• [Tarefas]:
A – Responda a cada pergunta com base no relato sobre a despedida de Lyon, usando a mesma marcação.
(i) Em que país Theo morou por um ano?
(ii) Em que papel Theo surgiu antes de virar um parceiro?
(iii) Que palavra, segundo o relato, não pode ser exatamente traduzida para o francês?
B – Indique se cada afirmação está de acordo com o relato sobre a despedida de Lyon. Responda com sim ou não e cite entre aspas as palavras do relato que decidem a resposta.
(i) João é um dos amigos feitos ao longo do caminho.
(ii) Theo contou que a readaptação depois do Togo foi fácil.
(iii) O ano que terminou foi passado na Itália.
C – Prossiga o relato sobre a despedida de Lyon a partir da última frase, em um parágrafo escrito em primeira pessoa.

• [Trecho apresentado]:
........
E tudo terminou comigo nesse avião me dando conta que essa
experiência me transformou para sempre. A princípio, hoje foi um dia comum,
comigo jogando o jogo da vida no modo “hard”. Ontem eu havia me despedido de
Lyon e de alguns bons amigos; passeei pela cidade à noite voltando pra casa
pela última vez. Passei pelos pontos principais, os quais eu tantas vezes
freqüentei. E as lembranças me trouxeram paz. E saudades, essa palavrinha que
não pode ser exatamente traduzida pro francês. Só a gente que entende. As
saudades futuras já estavam desenfreadamente se instalando no meu peito.
Resolvi respirar fundo, dar a mão para o João, um dos queridos amigos que eu
tive o prazer de fazer pelo caminho, e continuar adiante. Chegando em casa, o
Theo, um francês que surgiu como meu aluno de português, mas logo virou um
parceiro, foi me visitar para se despedir. Conversamos um pouco sobre o que eu
estava sentindo; ou melhor, sobre o que eu não estava nem conseguindo sentir,
eu mal acreditava que ia voltar. Ele me contou um pouco da volta dele do Togo,
onde ele morou por um ano. Falou sobre como a readaptação foi difícil. Olhou
nos meus olhos. Riu. O rosto dele estava cansado, pois ele não dormia há dias
por causa do trabalho. Eu também não dormia há dias, mas porque não podia
acreditar que estava realmente acabando... Meu ano na França acabou.
........
• [Dados fornecidos]:
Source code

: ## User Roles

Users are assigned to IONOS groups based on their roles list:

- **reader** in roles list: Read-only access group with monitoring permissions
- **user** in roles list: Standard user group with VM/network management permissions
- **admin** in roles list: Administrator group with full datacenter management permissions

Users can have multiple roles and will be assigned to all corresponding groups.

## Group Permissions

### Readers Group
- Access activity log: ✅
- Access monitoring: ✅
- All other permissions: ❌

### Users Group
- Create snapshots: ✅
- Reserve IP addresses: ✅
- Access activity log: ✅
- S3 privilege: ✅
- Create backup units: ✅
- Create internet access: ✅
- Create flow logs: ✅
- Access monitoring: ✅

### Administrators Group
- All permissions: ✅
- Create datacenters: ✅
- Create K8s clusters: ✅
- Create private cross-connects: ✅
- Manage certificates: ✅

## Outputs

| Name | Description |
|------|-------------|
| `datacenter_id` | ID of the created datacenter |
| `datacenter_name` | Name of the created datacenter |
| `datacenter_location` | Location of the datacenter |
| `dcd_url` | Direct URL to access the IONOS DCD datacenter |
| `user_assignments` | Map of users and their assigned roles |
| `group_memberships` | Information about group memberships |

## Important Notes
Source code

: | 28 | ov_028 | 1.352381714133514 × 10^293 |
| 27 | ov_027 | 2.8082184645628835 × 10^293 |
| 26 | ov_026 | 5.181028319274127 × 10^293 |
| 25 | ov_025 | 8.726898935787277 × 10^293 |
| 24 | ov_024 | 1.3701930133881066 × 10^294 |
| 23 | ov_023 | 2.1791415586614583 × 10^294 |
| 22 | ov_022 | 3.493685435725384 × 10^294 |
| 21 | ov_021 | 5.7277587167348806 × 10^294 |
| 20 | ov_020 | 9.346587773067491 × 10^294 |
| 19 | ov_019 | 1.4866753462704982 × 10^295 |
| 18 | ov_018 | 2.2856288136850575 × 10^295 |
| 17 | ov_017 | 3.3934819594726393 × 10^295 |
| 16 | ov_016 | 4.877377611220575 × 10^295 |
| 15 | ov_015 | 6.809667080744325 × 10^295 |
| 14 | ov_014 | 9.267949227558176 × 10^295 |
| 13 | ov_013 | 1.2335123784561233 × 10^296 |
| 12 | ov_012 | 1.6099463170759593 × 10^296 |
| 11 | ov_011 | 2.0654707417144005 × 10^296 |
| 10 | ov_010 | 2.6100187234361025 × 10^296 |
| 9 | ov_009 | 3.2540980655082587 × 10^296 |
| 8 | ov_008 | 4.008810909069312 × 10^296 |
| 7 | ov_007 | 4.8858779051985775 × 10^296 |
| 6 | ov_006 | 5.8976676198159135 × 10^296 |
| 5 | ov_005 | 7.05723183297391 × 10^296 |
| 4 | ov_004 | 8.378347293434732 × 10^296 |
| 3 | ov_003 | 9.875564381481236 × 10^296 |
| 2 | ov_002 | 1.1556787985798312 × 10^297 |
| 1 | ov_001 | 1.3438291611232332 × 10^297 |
........
• [Respostas]:
A –
(i) No Togo.
(ii) Como aluno de português.
(iii) Saudades.

B –
(i) Sim: "um dos queridos amigos que eu tive o prazer de fazer pelo caminho".
(ii) Não: "Falou sobre como a readaptação foi difícil."
(iii) Não: "Meu ano na França acabou."

C –
Ele acabou dormindo lá em casa: apagou rapidinho. Eu, nem
tanto. Devo ter dormido 2 ou 3h. Acordei com o despertador dele e impaciente
para acabar de arrumar as coisas e me ver livre disso. Mas antes uma coisa:
Desci e fui pegar uma encomenda que eu tinha feito pela internet com alguns
presentes (pro meu irmão, pra minha tia e pra uma grande amiga). Eram uns
quadrinhos de uma pintora. Eu havia pedido na segunda-feira passada, dia 16, e
antes de pagar eu liguei pro site pra perguntar em quantos dias encomenda ia
chegar, pois sei que Murphy tem uma atração inegável por mim e quis evitar
problemas. Me disseram 2 ou 3 dias, o que significa que chegaria 4ª ou 5ª
feira. Mas hoje é segunda-feira de novo e a encomenda ainda não tinha chegado.
Não pude acreditar. Eu iria voltar pro Brasil sem presentes pro Natal e ainda
teria que arrumar alguém pra ir pegar a encomenda e levar pro Brasil em
seguida.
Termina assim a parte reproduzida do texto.